Si potranno ampliare le case uni, bi o trifamiliari per il 20 per cento della volumetria delle strutture, fuori dai centri storici. Nelle zone non «di pregio», poi, si potranno abbattere e ricostruire edifici con una «volumetria premio» che sale al 30 per cento, se sono assicurati alti standard di risparmio energetico. Si può salire, invece, al 35 per cento nel caso in cui vengano previsti interventi per aumentare il verde attorno al nuovo palazzo. Nei centri storici potranno essere demoliti e ricostruiti quei palazzi «non coerenti con l’architettura storica», ma solo con il parere favorevole di una commissione regionale appositamente istituita. Alla fine, anche il piano regionale si occupa di case popolari, ma solo per prevedere ampliamenti di volumetria degli edifici fino a raggiungere la quota del 40 per cento di quella dell’intero quartiere.
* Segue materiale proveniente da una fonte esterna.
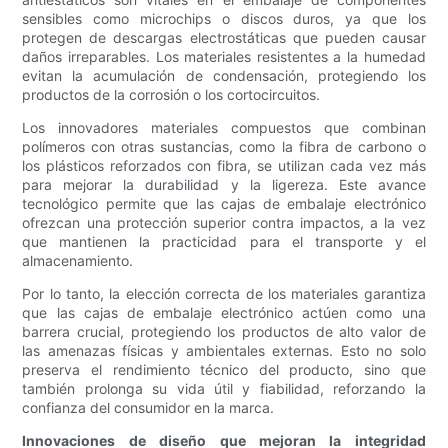
sensibles como microchips o discos duros, ya que los
protegen de descargas electrostáticas que pueden causar
daños irreparables. Los materiales resistentes a la humedad
evitan la acumulación de condensación, protegiendo los
productos de la corrosión o los cortocircuitos.
Los innovadores materiales compuestos que combinan
polímeros con otras sustancias, como la fibra de carbono o
los plásticos reforzados con fibra, se utilizan cada vez más
para mejorar la durabilidad y la ligereza. Este avance
tecnológico permite que las cajas de embalaje electrónico
ofrezcan una protección superior contra impactos, a la vez
que mantienen la practicidad para el transporte y el
almacenamiento.
Por lo tanto, la elección correcta de los materiales garantiza
que las cajas de embalaje electrónico actúen como una
barrera crucial, protegiendo los productos de alto valor de
las amenazas físicas y ambientales externas. Esto no solo
preserva el rendimiento técnico del producto, sino que
también prolonga su vida útil y fiabilidad, reforzando la
confianza del consumidor en la marca.
Innovaciones de diseño que mejoran la integridad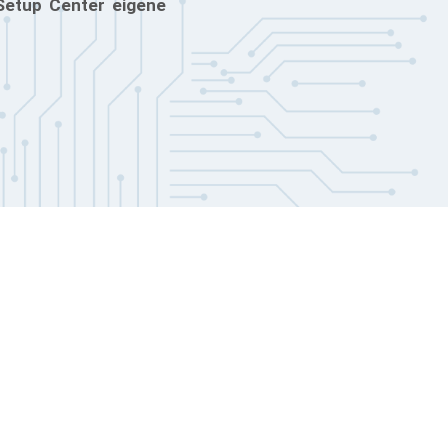
 Setup Center eigene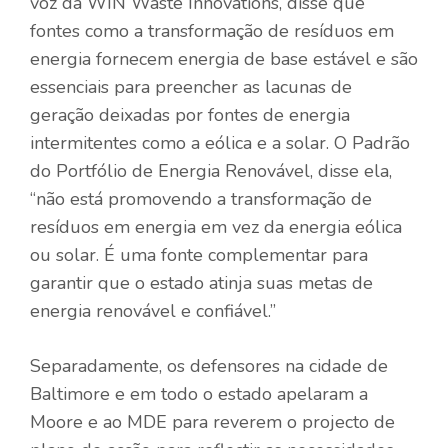
voz da WIN Waste Innovations, disse que
fontes como a transformação de resíduos em
energia fornecem energia de base estável e são
essenciais para preencher as lacunas de
geração deixadas por fontes de energia
intermitentes como a eólica e a solar. O Padrão
do Portfólio de Energia Renovável, disse ela,
“não está promovendo a transformação de
resíduos em energia em vez da energia eólica
ou solar. É uma fonte complementar para
garantir que o estado atinja suas metas de
energia renovável e confiável.”
Separadamente, os defensores na cidade de
Baltimore e em todo o estado apelaram a
Moore e ao MDE para reverem o projecto de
All’interno di aree su cui ci sono già case popolari, lì dove c’è ancora spazio, potranno essere costruiti nuovi palazzi. Questo in sintesi quanto previsto nel nuovo provvedimento regionale. Nulla a che vedere, come già detto, con quanto invece è previsto dal Piano casa del Governo. Che in sostanza sostituisce quello già impostato precedentemente dal Governo Prodi, dopo che per decenni era stata totalmente abbandonata la politica nazionale per la casa. Gli ultimi fondi destinati alla costruzione di case a canone sociale o a edilizia convenzionata, inseriti in un piano, risalgono infatti ai tempi della Gescal. Quella famosa (e in parte odiata) trattenuta diretta in busta paga per i lavoratori dipendenti che andava a confluire nel fondo nazionale per costruire nuovi alloggi popolari. Un’idea che risale, addirittura, ai tempi di Fanfani e dei governi di fine Anni Cinquanta.
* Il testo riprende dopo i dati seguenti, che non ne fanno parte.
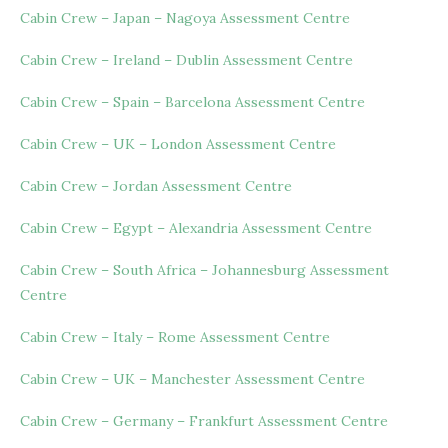
Cabin Crew – Japan – Nagoya Assessment Centre
Cabin Crew – Ireland – Dublin Assessment Centre
Cabin Crew – Spain – Barcelona Assessment Centre
Cabin Crew – UK – London Assessment Centre
Cabin Crew – Jordan Assessment Centre
Cabin Crew – Egypt – Alexandria Assessment Centre
Cabin Crew – South Africa – Johannesburg Assessment
Centre
Cabin Crew – Italy – Rome Assessment Centre
Cabin Crew – UK – Manchester Assessment Centre
Cabin Crew – Germany – Frankfurt Assessment Centre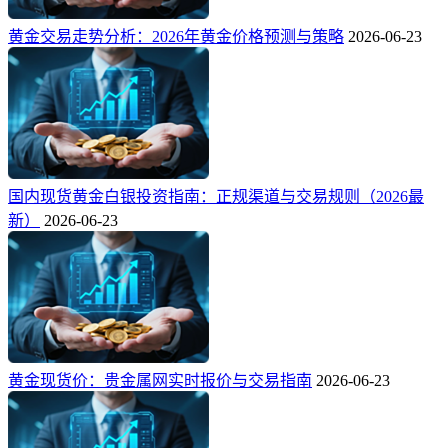
黄金交易走势分析：2026年黄金价格预测与策略
2026-06-23
国内现货黄金白银投资指南：正规渠道与交易规则（2026最
新）
2026-06-23
黄金现货价：贵金属网实时报价与交易指南
2026-06-23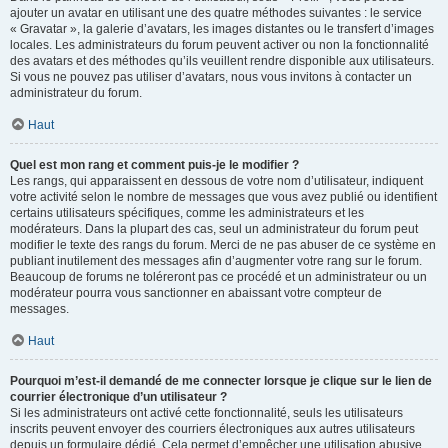
ajouter un avatar en utilisant une des quatre méthodes suivantes : le service
« Gravatar », la galerie d’avatars, les images distantes ou le transfert d’images
locales. Les administrateurs du forum peuvent activer ou non la fonctionnalité
des avatars et des méthodes qu’ils veuillent rendre disponible aux utilisateurs.
Si vous ne pouvez pas utiliser d’avatars, nous vous invitons à contacter un
administrateur du forum.
Haut
Quel est mon rang et comment puis-je le modifier ?
Les rangs, qui apparaissent en dessous de votre nom d’utilisateur, indiquent
votre activité selon le nombre de messages que vous avez publié ou identifient
certains utilisateurs spécifiques, comme les administrateurs et les
modérateurs. Dans la plupart des cas, seul un administrateur du forum peut
modifier le texte des rangs du forum. Merci de ne pas abuser de ce système en
publiant inutilement des messages afin d’augmenter votre rang sur le forum.
Beaucoup de forums ne toléreront pas ce procédé et un administrateur ou un
modérateur pourra vous sanctionner en abaissant votre compteur de
messages.
Haut
Pourquoi m’est-il demandé de me connecter lorsque je clique sur le lien de
courrier électronique d’un utilisateur ?
Si les administrateurs ont activé cette fonctionnalité, seuls les utilisateurs
inscrits peuvent envoyer des courriers électroniques aux autres utilisateurs
depuis un formulaire dédié. Cela permet d’empêcher une utilisation abusive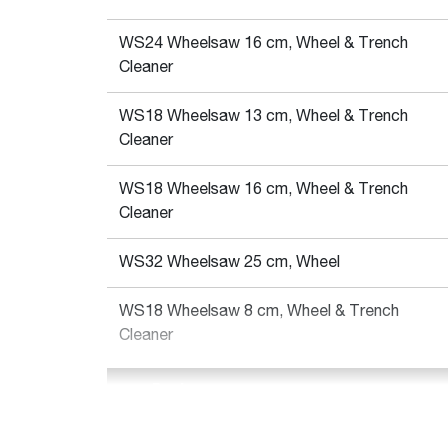
WS24 Wheelsaw 16 cm, Wheel & Trench
Cleaner
WS18 Wheelsaw 13 cm, Wheel & Trench
Cleaner
WS18 Wheelsaw 16 cm, Wheel & Trench
Cleaner
WS32 Wheelsaw 25 cm, Wheel
WS18 Wheelsaw 8 cm, Wheel & Trench
Cleaner
Pesi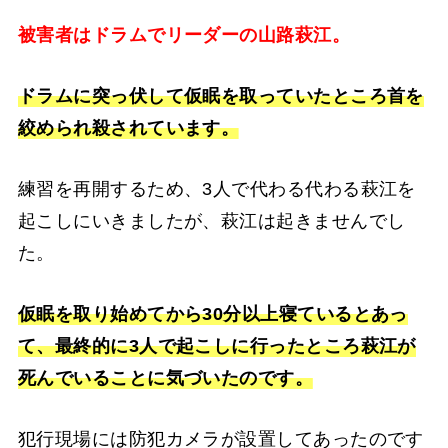
被害者はドラムでリーダーの山路萩江。
ドラムに突っ伏して仮眠を取っていたところ首を
絞められ殺されています。
練習を再開するため、3人で代わる代わる萩江を
起こしにいきましたが、萩江は起きませんでし
た。
仮眠を取り始めてから30分以上寝ているとあっ
て、最終的に3人で起こしに行ったところ萩江が
死んでいることに気づいたのです。
犯行現場には防犯カメラが設置してあったのです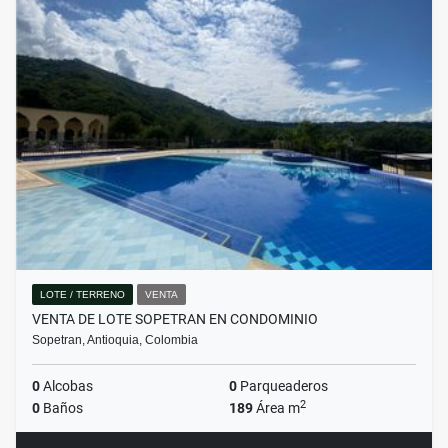
LOTE / TERRENO
VENTA
VENTA DE LOTE SOPETRAN EN CONDOMINIO
Sopetran, Antioquia, Colombia
0
Alcobas
0
Parqueaderos
2
0
Baños
189
Área m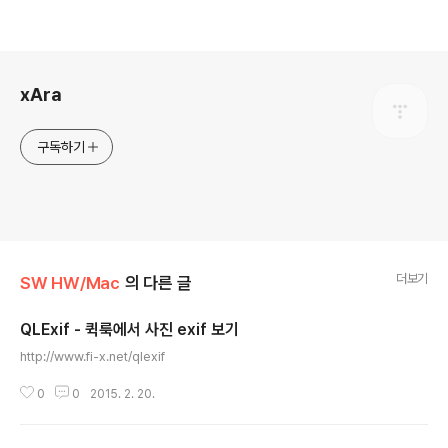
로그 정보
xAra
구독하기
더보기
SW HW/Mac
의 다른 글
QLExif - 퀵룩에서 사진 exif 보기
글 내용
http://www.fi-x.net/qlexif
0
0
2015. 2. 20.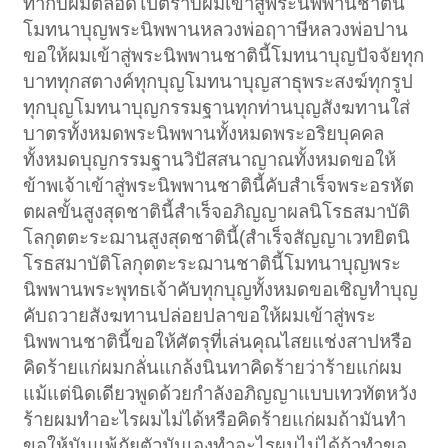
ทำกับผมตลอดไปตราบผมเข้าสู่พระนิพพานชาตินี้
โมทนาบุญพระนิพพานหลวงพ่อฤาาษีหลวงพ่อปาน
ขอให้ผมเข้าสู่พระนิพพานชาตินี้โมทนาบุญปัจจัยทุก
บาททุกสตางค์ทุกบุญโมทนาบุญสาธุพระสงฆ์ทุกรูป
ทุกบุญโมทนาบุญกรรมฐานทุกท่านบุญสังฆทานใส่
บาตรทั้งหมดพระนิพพานทั้งหมดพระอริยบุคคล
ทั้งหมดบุญกรรมฐานวิปัสสนาญาณทั้งหมดขอให้
ข้าพเจ้าเข้าสู่พระนิพพานชาตินี้คับสำเร็จพระอรหัต
ตผลขั้นสูงสุดชาตินี้สำเร็จอภิญญาผลนิโรธสมาบัติ
โลกุตตะระฌานสูงสุดชาตินี้(สำเร็จสัญญาเวทยิตนิ
โรธสมาบัติโลกุตตะระฌานชาตินี้โมทนาบุญพระ
นิพพานพระพุทธเจ้าคับทุกบุญทั้งหมดขอเชิญทำบุญ
คับถวายสังฆทานปล่อยปลาขอให้ผมเข้าสู่พระ
นิพพานชาตินี้ขอให้ศัตรุที่เล่นคุณไสยแช่งสาปหรือ
คิดร้ายแก่ผมกลั่นแกล้งนินทาคิดร้ายว่าร้ายแก่ผม
แม้แต่นิดเดียวพูดด้วยกำลังอภิญญาแบบเทวทัตหวัง
ร้ายผมทำอะไรผมไม่ได้หรือคิดร้ายแก่ผมถ้ามันทำ
ขอให้มันแพ้ภัยตัวมันเองทำอะไรผมไม่ได้ถ้าทำขอ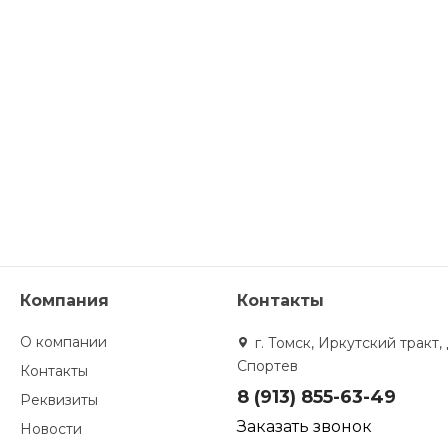
Компания
Контакты
О компании
г. Томск, Иркутский тракт, 
Спортев
Контакты
8 (913) 855-63-49
Реквизиты
Заказать звонок
Новости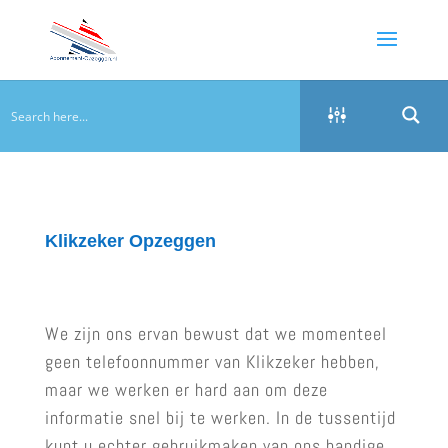
Klikzeker Opzeggen
We zijn ons ervan bewust dat we momenteel
geen telefoonnummer van Klikzeker hebben,
maar we werken er hard aan om deze
informatie snel bij te werken. In de tussentijd
kunt u echter gebruikmaken van ons handige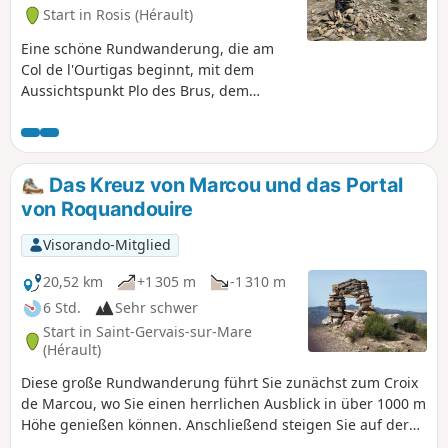
Start in Rosis (Hérault)
Eine schöne Rundwanderung, die am
Col de l'Ourtigas beginnt, mit dem
Aussichtspunkt Plo des Brus, dem
Abstieg zur Serre de Majous, dem Portal
von Roquandouire, der Rückkehr durch
das Casseloubre-Tal, dem verlassenen
Dorf Caïssenols und dem Aufstieg zum
Das Kreuz von Marcou und das Portal
Ourtigas über den gleichnamigen Bach
von Roquandouire
im Wald.
Visorando-Mitglied
20,52 km
+1 305 m
-1 310 m
6 Std.
Sehr schwer
Start in Saint-Gervais-sur-Mare
(Hérault)
Diese große Rundwanderung führt Sie zunächst zum Croix
de Marcou, wo Sie einen herrlichen Ausblick in über 1000 m
Höhe genießen können. Anschließend steigen Sie auf der
gegenüberliegenden Seite zum Portail de Roquandouire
Ma, in sostanza, cosa prevede il decreto presidenziale firmato a inizio settimana dal Governo? Semplicemente, l’istituzione di un fondo di 200 milioni di euro, destinati a trasformarsi, secondo le intenzioni di Palazzo Chigi, in 550 milioni, per finanziare la costruzione di 100mila alloggi, in parte da dare in affitto, in parte da vendere a prezzi agevolati, destinati a «categorie socialmente più deboli». Il decreto ha ottenuto il via libera anche dalla conferenza Stato Regioni, dove sono rappresentanti gli enti locali, e dal Cipe, che è l’organismo nazionale che, in sostanza, decide i finanziamenti ai progetti e alle opere pubbliche. Al momento, tuttavia, non si sa ancora come questi soldi saranno ripartiti e quali ricadute potranno avere nei vari territori, fra cui appunto il Lodigiano. Si tratta, sostanzialmente, di una iniziativa solamente nazionale, e per conoscerne i particolari bisognerà aspettare che il Governo scriva i regolamenti e le linee guida che decideranno, in concreto, come i soldi saranno usati. Già, comunque, si sa che i destinatari di questi immobili «agevolati» saranno famiglie con bassi redditi, giovani coppie, anziani in condizioni di disagio, ma anche studenti fuori sede. Almeno, questo è quanto annuncia il Governo. Gli immobili dovrebbero essere costruiti su aree demaniali, di proprietà pubblica. Per cui ogni Regione dovrà in futuro individuare le aree dove le case potranno essere costruite. Naturalmente i 550 milioni non basteranno alla costruzione. Servirà, come annunciato a Roma, il coinvolgimento di privati con fondi immobiliari e cooperative edilizie. Il giro d’affari stimato sarebbe di 3 miliardi di euro.